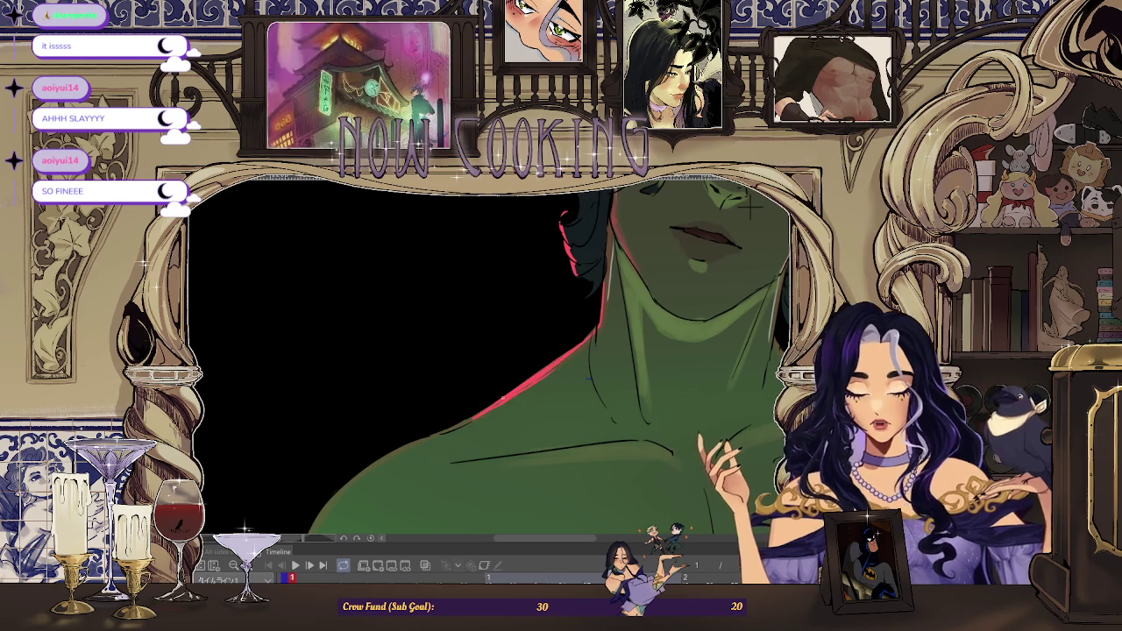
scroll(750, 205, "down", 3)
scroll(701, 245, "down", 1)
scroll(632, 298, "up", 2)
scroll(570, 352, "up", 3)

▶ **Problem**: Pictures aside, please output the whole listing exactly as it appears above.

▶ **Answer to this exercise**:
scroll(750, 205, "down", 3)
scroll(701, 245, "down", 1)
scroll(632, 298, "up", 2)
scroll(570, 352, "up", 3)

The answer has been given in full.